Figure 7. Regulation of let-7 family members by miR-107.

(A) Effect of miR-107 on lin-41 expression suppressed by different let-7 members. H661 cells were cotransfected with lin-41 and miR-107 in the presence or absence of let-7 member overexpression. Firefly luciferase reporter activity was normalized to renilla luciferase. (B) Expression of let-7 family members in miR-107 knockdown cells. The indicated antagomirs were transfected into MCF-7 cells and then assayed by real-time RT-PCR. (C) Duplex between miR-107 and let-7 family members. The yellow box represents the conserved sequence within the regions of internal loop. Red, residues differ from let-7a. (D) Binding between miR-107 and let-7 family members. miR-107^cy3 was transfected into MCF-7 cells. The binding between miR-107cy3 and endogenous let-7 family members was determined by real-time RT-PCR. Percentage of let-7 members binding to miR-107^cy3 was normalized with control. (E) Successful overexpression of Lin28 in MCF-7 and Hs578T cells. MCF-7 and Hs578T cells were stably transfected with pBabe-hLin28B. Lysates were collected and assayed by Western blot. (F) Effect of miR-107 on anchorage-independent growth in Lin28-overexpressed (let-7 knockdown) cells. MCF-7 and Hs578T cells were transfected with indicated miRNAs in the presence or absence of Lin28 overexpression. Soft agar assays were performed for 14 days. (G and H) Effect of miR-107 on in vivo tumor growth in Lin28-overexpressed cells. Hs578T/Vec and Hs578T/Lin28 cells were transfected with indicated miRNAs in the presence or absence of Lin28 overexpression. The tumor burden was measured and calculated every 3 days, and the results were plotted as tumor volume over time. Data are presented as mean ± SD.

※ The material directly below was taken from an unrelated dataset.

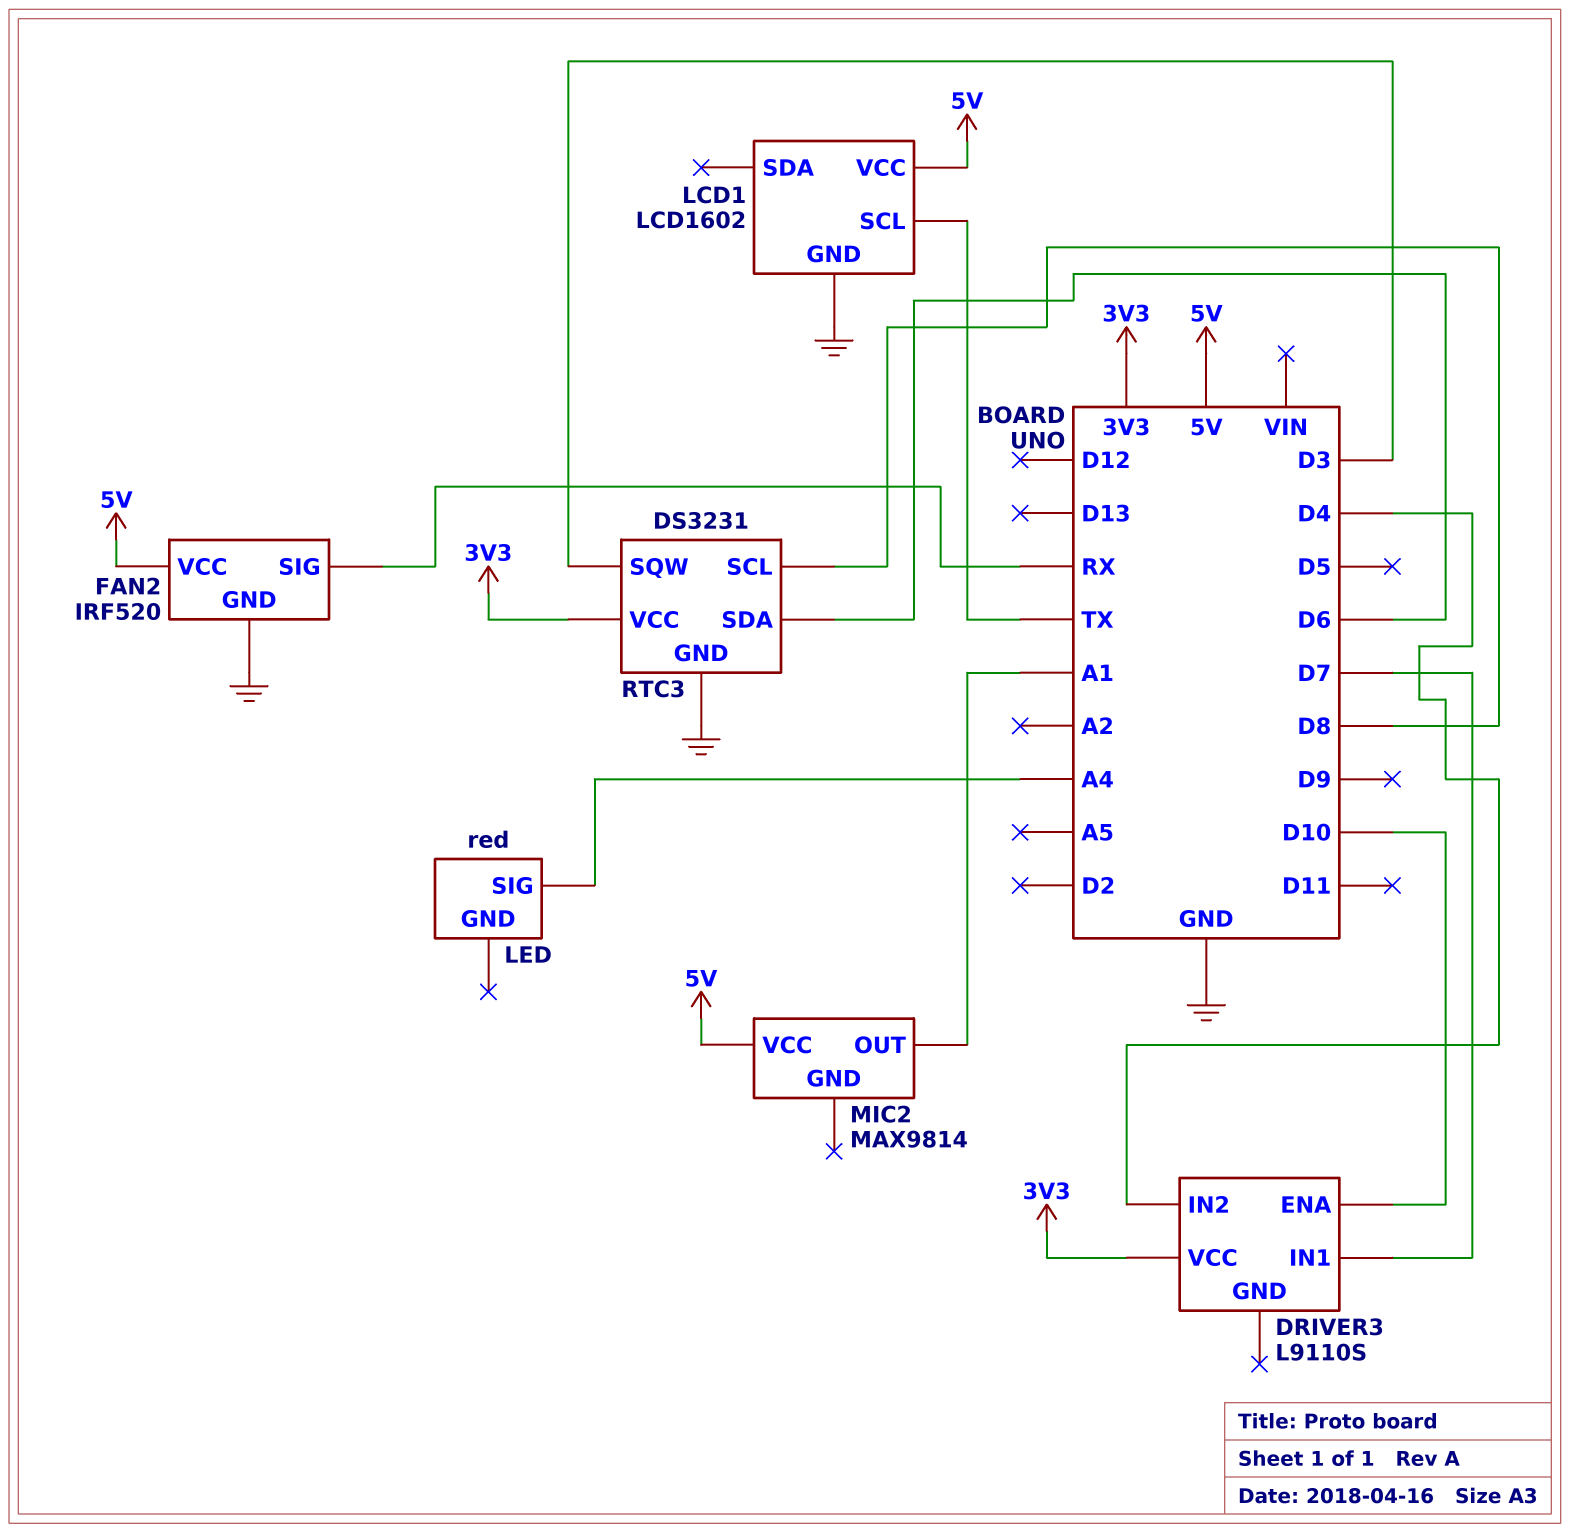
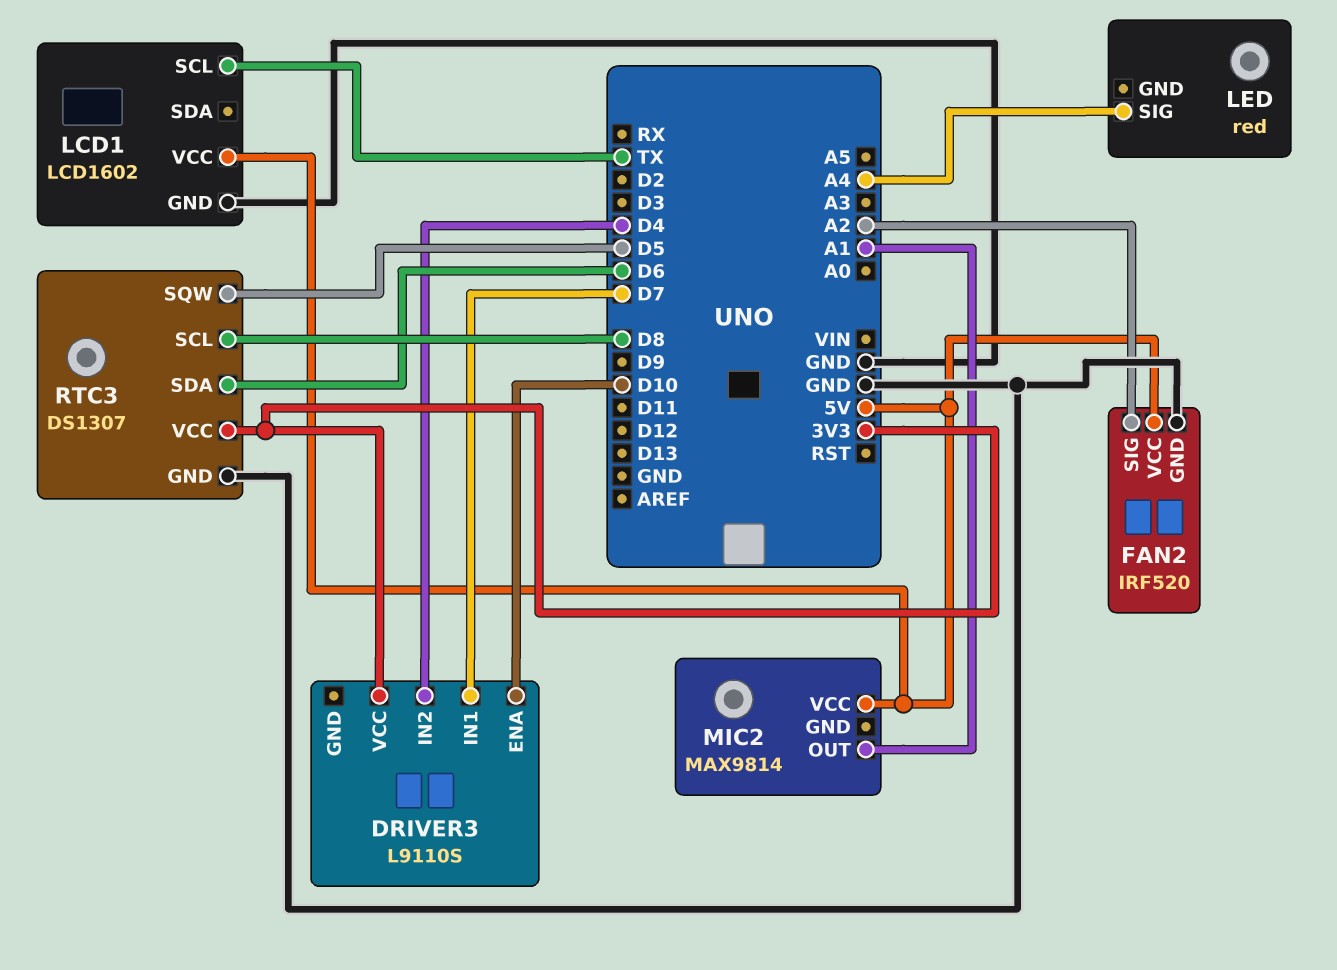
FAN2 pin SIG: RX -> A2
RTC3: DS3231 -> DS1307
RTC3 pin SQW: D3 -> D5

Figure 8. miR-107 is overexpressed in human breast cancer tissues and is related to poor prognosis.

(A) Expression of miR-107 in normal/tumor portions of breast cancer tissues. We isolated RNAs from paired tumor and nontumor samples. Expression of miR-107 was detected by qRT-PCR. The level of miR-107 in nontumor tissue was used as a reference (= 1), and the relative fold expression in the tumor tissue was determined. (B) The correlation between miR-107 and let-7a levels in human breast cancer tissues. qRT-PCR was used to detect expression of miR-107 and let-7a. Each point on the graph corresponds to the relative expression levels from an individual patient. We normalized let-7a and miR-107 levels with U6 to calculate their relative expression levels. We used the averaged expression level of all patients as cutoff value. (C and D) miR-107 level predicts poor clinical outcome in patients with breast cancer. The log-rank test (2-sided) was used to compare differences between groups. The Kaplan-Meier curves show analyses of disease-free (C) and overall (D) survival in patients with breast cancer. (E) Working model of the miR-107–let-7 interaction during cancer progression. Data are presented as mean ± SD.